Students too have beomce “victims.” Many public schools now seek to enhance each student’s self-esteem, so low grades and critical evaluations disappear from the educational agenda. Teachers often try to avoid giving too much work or embarrassing them. One of the gurus of the 1960’s, Charles Reich, in The Greening of America, insisted that in high schools “an examination or test is a form of violence. Compulsory gym, to one embarrassed or afraid, is a form of violence.”

Indeed, “the requirement that a student must get a pass to walk in the hallways is violence” and “compulsory attendance in the classroom, compulsory studying in study hall, is violence.” As one might imagine, Reich concluded that “the amount of violence is high school is staggering” (p. 99). One wonders what Reich would say to the real violence which haunts America’s schools 30 years later!

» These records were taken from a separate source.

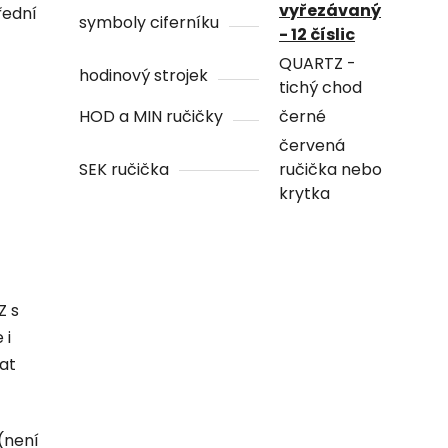
vyřezávaný
řední
symboly ciferníku
- 12 číslic
QUARTZ -
hodinový strojek
tichý chod
HOD a MIN ručičky
černé
červená
SEK ručička
ručička nebo
krytka
Z s
 i
hat
(není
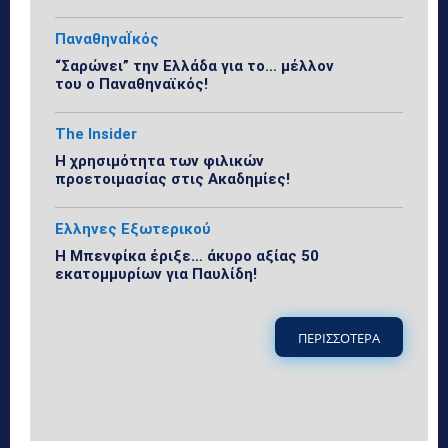
ΠαναθηναΪκός
“Σαρώνει” την Ελλάδα για το… μέλλον
του ο Παναθηναϊκός!
The Insider
Η χρησιμότητα των φιλικών
προετοιμασίας στις Ακαδημίες!
Ελληνες Εξωτερικού
Η Μπενφίκα έριξε… άκυρο αξίας 50
εκατομμυρίων για Παυλίδη!
ΠΕΡΙΣΣΟΤΕΡΑ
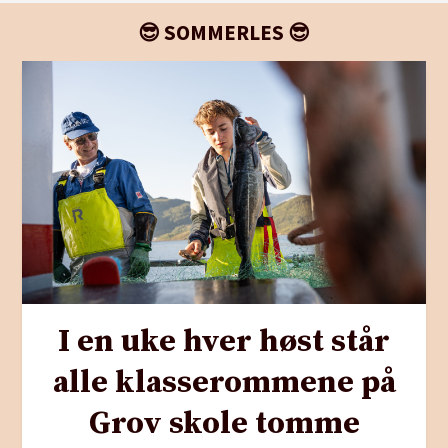
😎 SOMMERLES 😎
I en uke hver høst står
alle klasserommene på
Grov skole tomme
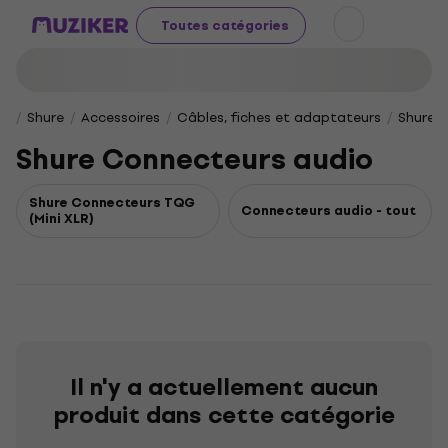
Toutes catégories
Shure
Accessoires
Câbles, fiches et adaptateurs
Shure 
Shure Connecteurs audio
Shure Connecteurs TQG
Connecteurs audio - tout
(Mini XLR)
Il n'y a actuellement aucun
produit dans cette catégorie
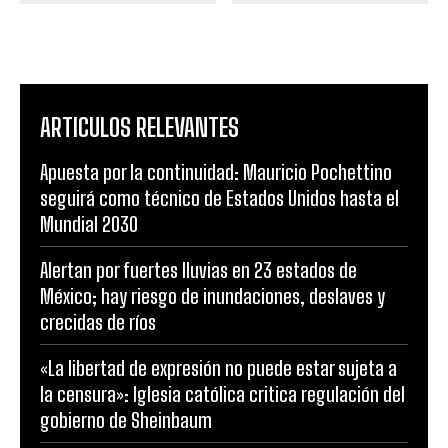
ARTICULOS RELEVANTES
Apuesta por la continuidad: Mauricio Pochettino
seguirá como técnico de Estados Unidos hasta el
Mundial 2030
Alertan por fuertes lluvias en 23 estados de
México; hay riesgo de inundaciones, deslaves y
crecidas de ríos
«La libertad de expresión no puede estar sujeta a
la censura»: Iglesia católica critica regulación del
gobierno de Sheinbaum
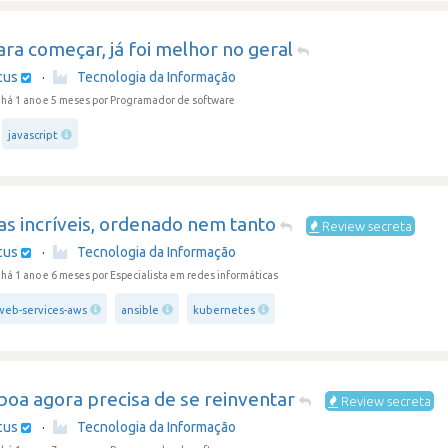
ra começar, já foi melhor no geral
cus
·
Tecnologia da Informação
há 1 ano e 5 meses
por Programador de software
javascript
s incríveis, ordenado nem tanto
Review secreta
cus
·
Tecnologia da Informação
há 1 ano e 6 meses
por Especialista em redes informáticas
eb-services-aws
ansible
kubernetes
 boa agora precisa de se reinventar
Review secreta
cus
·
Tecnologia da Informação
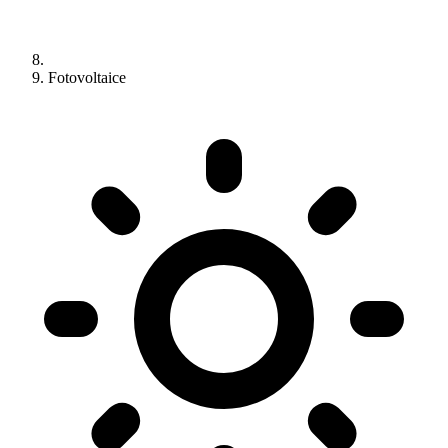
Fotovoltaice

Still more: churches encourage “growth-groups” and therapy sessions, where no one ever confesses “sin,” but everyone targets someone else for causing them grief. To confess sin, of course, is to admit responsibility for wrong, something excluded by therapeutic thinkers. For example, after a woman donned army fatigues and shot a number of people in a shopping mall, killing some of them, a Swarthmore College psychology professor, Kenneth J. Gergen, argued she was not really to blame; the crime “should not be attributed to the individual alone but to the array of relationships in which he or she is a part”–to what he calls “the complicities of daily life” (p. 145).

Schools seek to build self-esteem. Churches encourage self-esteem (what Robert Schuller called the “new reformation”). And popular psychologists amplify the message. Walt Whitman once declared: “The whole theory of the universe is directed unerringly to one single individual–namely to You.” This quotation graced the frontpiece of Wayne Dyer’s Your Erroneous Zones, one of the best-selling manifestoes of the therapeutic culture. If, in fact, you are the most important person in the world, if the universe exists simply to provide you a place in its spotlight, certainly you’re entitled to a vast (if not infinite) storehouse of pleasures and privileges. When frustrations ensue, obviously someone’s responsible for your pain. And you’re free to whine about your misfortunes!

Just as Shelby Steele insists blacks must cease looking for reasons to feel like victims, so Sykes demands that Americans forsake the victimization charade. For he agrees with Steele in arguing that when you label yourself a victim, you relinquish not only responsibility for your life but the sense of dignity which comes with living responsibly.

A Nation of Victims must be read and used with care. It is an illustration of a tendency in America which needs attention–something I’m reminded of on a daily basis just by reading the headlines. But its truth could be employed as ammunition to deny there are injustices and blame the truly wounded for their injuries. The book reads easily, has lots of fascinating illustrations, and renders some important observations concerning contemporary culture.